"There is a revolution happening in big data analytics, creating demand for business users to be their own data scientist," said Brian Roy, director of platform engineering and architecture at Zephyr Health, in a statement. "In development of the Zephyr analytics platform, we found Neo4j to be the best open solution that met our needs, offering flexibility, scalability and a viable community committed to creating the building blocks that accelerate our business."
Zephyr Health uses Neo4j to enable its cloud-based Zephyr analytics platform, providing graph analytics across a diversity of data. The Zephyr analytics platform allows pharmaceutical makers, medical device manufacturers and other health care customers to discover connections across their data that can advance their R&D, clinical trials and marketing. For instance, Zephyr's engine helps pharmaceutical companies find the right doctors for a clinical trial by linking private and public data—such as specialty, geography and clinical trial history.
Zephyr Health's vision was to create a platform that would unify data in a way that could provide customers with deep insights into the dynamics of a given market. For this, Zephyr needed to combine a wealth of data from both its customers and public sources of information. It then needed to build an application capable of querying this mix of multisourced data. Two factors caused Zephyr to look beyond traditional database technologies for its solution. First was the real-time analytic component: making sense of connections across these diverse sets of data in real time. The second was the diverse and changing nature of their data, for example with data from doctor's surveys, which caused new attributes to come in regularly.
Zephyr solved this problem by storing the connected data in a Neo4j graph and exposing it to business users via its own domain query language. In a week or two of development, the Zephyr team was up and running with data on millions of physicians and hospitals. The company is now seeing its customer base and data volumes grow exponentially. The Zephyr analytics platform is running faster than expected and meeting and exceeding market demands.
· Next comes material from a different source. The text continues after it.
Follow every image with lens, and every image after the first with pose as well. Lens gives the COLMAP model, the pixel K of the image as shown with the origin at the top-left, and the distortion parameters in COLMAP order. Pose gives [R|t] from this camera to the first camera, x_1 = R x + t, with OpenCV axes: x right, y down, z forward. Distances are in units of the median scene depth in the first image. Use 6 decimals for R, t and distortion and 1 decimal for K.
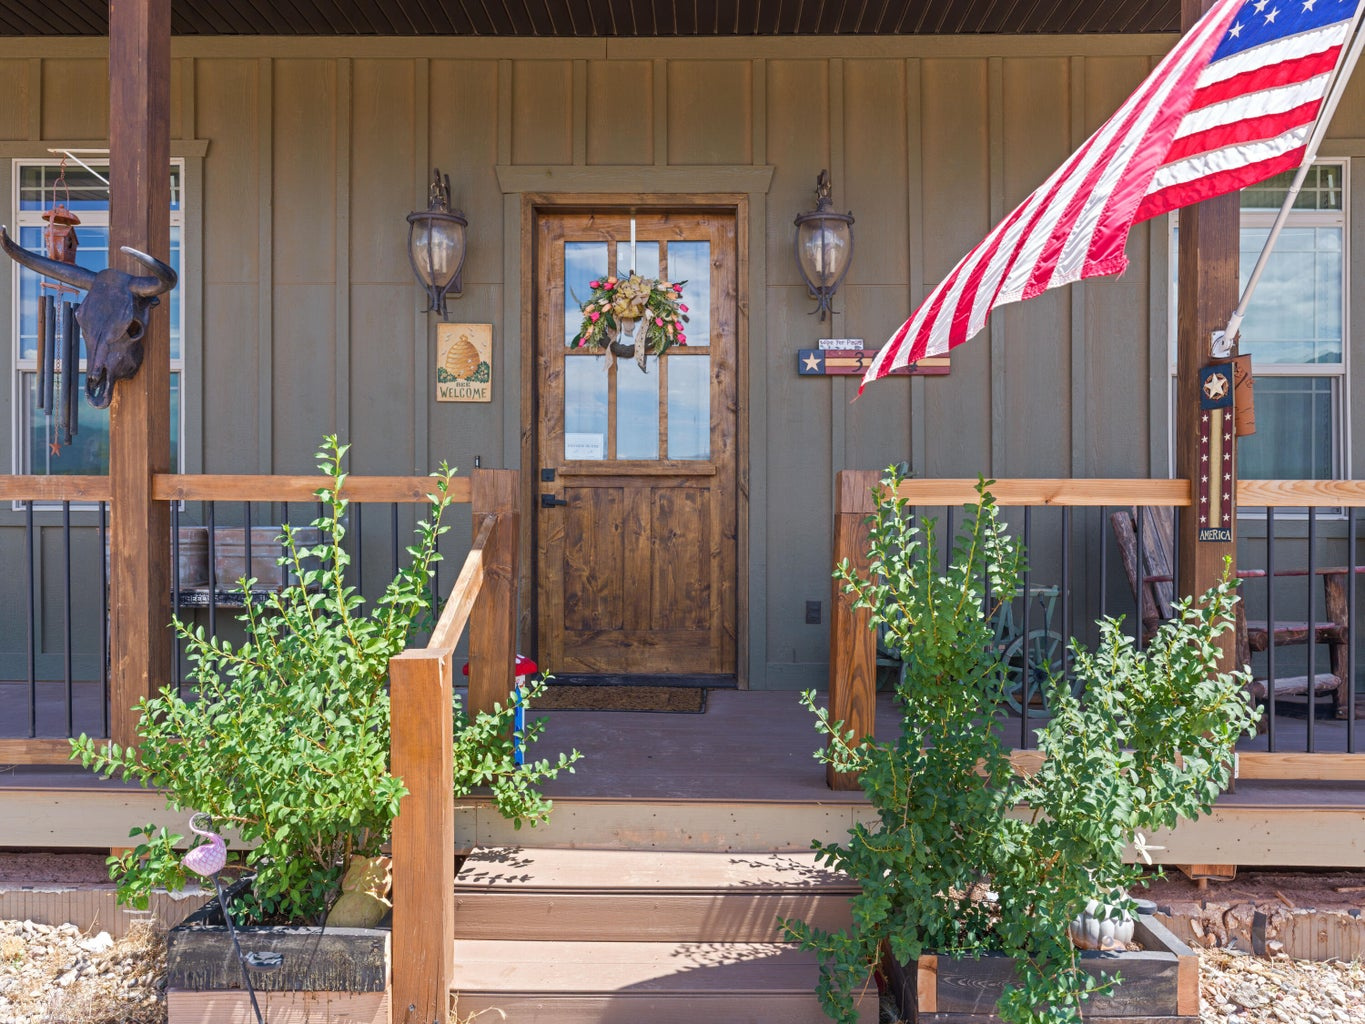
lens RADIAL K [[952.9, 0, 682.5], [0, 952.9, 512.0], [0, 0, 1]] dist [-0.005708, -0.004067]
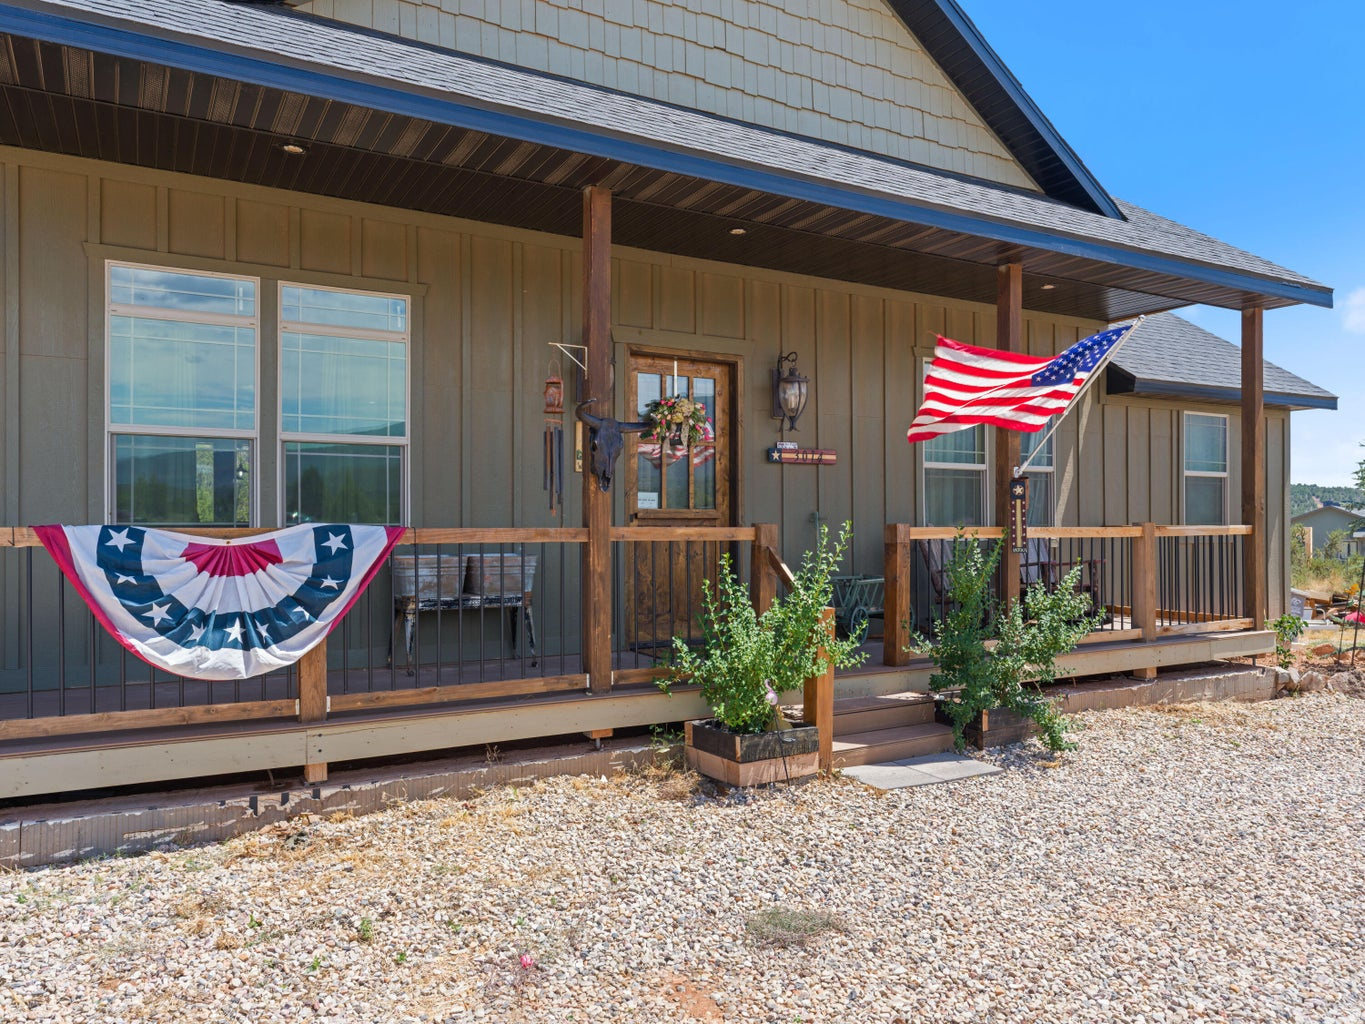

"Graph databases are effective for every industry we know of—from telco and financial services, to logistics and hospitality, to online dating and health care," Eifrem said. "The success that Zephyr Health has seen with Neo4j underscores the transformative business power that results when graphs are made available to everyone."
Eifrem said there are primarily two types of organizations that are likely to use graph databases: big Web properties and commercial vendors.
He said attention paid to graph databases from larger, more established players like IBM, Oracle and Teradata sheds light on the technology, which stands in Neo's favor.
Teradata announced its Teradata Aster SQL-GR graph engine late last year. The Aster SQL-GR engine enables native processing of large-scale analytic graph queries and prebuilt graph functions and can be used for customer churn, product affinity, fraud detection and recommendation engines. For example, telecommunications providers can use graph analysis to look for high-traffic connections among selected users, which provides clues to fraudulent calling activity. Eifrem said financial services institutions, particularly investment banks, are using Neo4j to analyze fraud as well.
Eifrem said Neo4j has a leg up on bigger players like Teradata because of its maturity and robustness.
"Databases require calendar time to be robust," he said. "It takes time. These guys are all new. We've been running 24/7 production for eight years. We also have an ecosystem advantage over everyone else. We're much more popular than the others out there."
Database monitoring site DB-Engines ranks Neo4j as clearly the most popular graph database available today, Eifrem said.